Summary judgment is appropriate only when there is no genuine issue of material fact to be resolved. Fed. R. Civ. P. 56; Peterson v. Lehigh Valley Dist. Council, 676 F.2d 81, 84 (3d Cir. 1982); Continental Ins. v. Bodie, 682 F.2d 436, 438 (3d Cir. 1982). All doubts as to the existence of a genuine issue of material fact must be resolved against the moving party. The entire record must be examined in light most favorable to the non-moving party. Continental Ins., supra. Additionally, the Supreme Court has recently ruled that Fed. R. Civ. P. 56(c) "mandates the entry of summary judgment, after adequate time for discovery and upon motion, against a party who fails to make a showing sufficient to establish the existence of an element essential to that party's case, and on which that party will bear the burden of proof at trial." Celotex Corp. v. Catrett, 477 U.S. 317, 322, 106 S. Ct. 2548, 2552-2553, 91 L. Ed. 2d 265 (1986). The Court further stated that "Rule 56(e) . . . requires the non-moving party to go beyond the pleadings and by [his] own affidavits, or by the 'depositions, answers to interrogatories, and admissions on file,' designate 'specific facts showing that there is a genuine issue for trial.'" Id. 106 S. Ct. at 2553.
Section 207(l) of the FLSA, 29 U.S.C. § 207(l), provides that: "no employer shall employ an employee in domestic service in one or more households for a workweek longer than forty hours unless such employee receives compensation for such employment in accordance with subsection (a) of this section." Section 207(a)(l) of the FLSA, 29 U.S.C. § 207(a)(l), provides in relevant part that: "no employer shall employ any of his employees . . . for a workweek longer than forty hours unless such employee receives compensation for his employment in excess of the hours above specified at a rate not less than one and one-half times the regular rate at which he is employed."
Exemptions from coverage under § 7 of the FLSA exist and are specified in § 13 of the Act.
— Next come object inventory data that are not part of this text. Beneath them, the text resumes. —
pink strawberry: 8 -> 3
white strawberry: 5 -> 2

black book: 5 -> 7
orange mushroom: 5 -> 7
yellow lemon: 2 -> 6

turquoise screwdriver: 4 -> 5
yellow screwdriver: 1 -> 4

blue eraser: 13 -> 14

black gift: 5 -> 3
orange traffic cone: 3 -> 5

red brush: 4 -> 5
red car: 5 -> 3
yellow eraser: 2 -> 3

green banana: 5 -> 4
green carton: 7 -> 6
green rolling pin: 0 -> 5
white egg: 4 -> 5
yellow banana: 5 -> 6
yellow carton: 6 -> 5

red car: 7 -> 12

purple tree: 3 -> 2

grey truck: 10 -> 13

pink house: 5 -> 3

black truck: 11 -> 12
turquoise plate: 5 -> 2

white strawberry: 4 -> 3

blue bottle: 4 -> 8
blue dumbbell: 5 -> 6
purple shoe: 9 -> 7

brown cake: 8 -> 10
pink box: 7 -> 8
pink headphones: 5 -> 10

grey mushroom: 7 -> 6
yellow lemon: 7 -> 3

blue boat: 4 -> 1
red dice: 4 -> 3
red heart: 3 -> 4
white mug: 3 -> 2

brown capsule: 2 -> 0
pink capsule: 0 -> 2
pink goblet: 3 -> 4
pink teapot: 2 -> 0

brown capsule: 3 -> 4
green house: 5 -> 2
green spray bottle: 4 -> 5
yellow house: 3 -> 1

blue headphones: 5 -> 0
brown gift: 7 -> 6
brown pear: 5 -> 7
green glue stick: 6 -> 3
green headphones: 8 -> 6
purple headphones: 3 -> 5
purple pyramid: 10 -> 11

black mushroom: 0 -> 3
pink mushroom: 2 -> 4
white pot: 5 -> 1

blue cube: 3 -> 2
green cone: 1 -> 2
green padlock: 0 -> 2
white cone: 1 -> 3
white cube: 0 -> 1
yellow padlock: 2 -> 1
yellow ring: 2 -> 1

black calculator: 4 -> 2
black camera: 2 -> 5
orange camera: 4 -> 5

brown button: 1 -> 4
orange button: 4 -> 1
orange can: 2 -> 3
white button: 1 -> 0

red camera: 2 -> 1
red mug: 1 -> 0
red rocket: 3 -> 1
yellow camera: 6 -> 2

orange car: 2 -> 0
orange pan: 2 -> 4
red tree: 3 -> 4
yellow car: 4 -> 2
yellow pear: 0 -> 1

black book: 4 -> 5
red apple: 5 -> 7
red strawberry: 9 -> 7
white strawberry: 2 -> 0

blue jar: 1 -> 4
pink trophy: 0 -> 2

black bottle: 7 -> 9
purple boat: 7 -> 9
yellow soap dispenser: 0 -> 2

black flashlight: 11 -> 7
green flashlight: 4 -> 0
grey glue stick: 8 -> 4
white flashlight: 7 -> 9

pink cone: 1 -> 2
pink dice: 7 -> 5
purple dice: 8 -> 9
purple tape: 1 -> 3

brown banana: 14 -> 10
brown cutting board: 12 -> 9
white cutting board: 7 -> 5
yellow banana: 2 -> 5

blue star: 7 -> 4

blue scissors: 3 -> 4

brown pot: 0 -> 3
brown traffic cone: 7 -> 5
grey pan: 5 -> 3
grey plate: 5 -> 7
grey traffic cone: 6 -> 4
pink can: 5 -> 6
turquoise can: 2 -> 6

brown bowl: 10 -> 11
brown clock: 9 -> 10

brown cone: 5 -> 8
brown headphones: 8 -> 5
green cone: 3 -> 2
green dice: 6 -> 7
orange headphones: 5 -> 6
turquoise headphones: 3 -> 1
Section 13(a)(15) of the FLSA, 29 U.S.C. § 213(a)(15), states that § 7 of the Act does not apply with respect to: "any employee employed on a casual basis in domestic service employment to provide babysitting services or any employee in domestic service employment to provide companionship services for individuals who (because of age or infirmity) are unable to care for themselves (as such terms are defined and delimited by regulations of the Secretary)." [Emphasis added].
The term "companionship services" for the aged or infirm for purposes of § 13(a)(15) of the Act is defined in the federal regulations. Specifically, 29 C.F.R. § 552.6 defines the term "companionship services" as follows:
§ 552.6 Companionship services for the aged or infirm.
As used in section 13(a)(15) of the Act, the term "companionship services" shall mean those services which provide fellowship, care, and protection for a person who, because of advanced age or physical or mental infirmity, cannot care for his or her own needs. Such services may include household work related to the care of the aged or infirm person such as meal preparation, bed making, washing of clothes, and other similar services. They may also include the performance of general household work: Provided, however, that such work is incidental, i.e., does not exceed 20 percent of the total weekly hours worked. The term "companionship services" does not include services relating to the care and protection of the aged or infirm which require and are performed by trained personnel, such as a registered or practical nurse. While such trained personnel do not qualify as companions, this fact does not remove them from the category of covered domestic service employees when employed in or about a private household.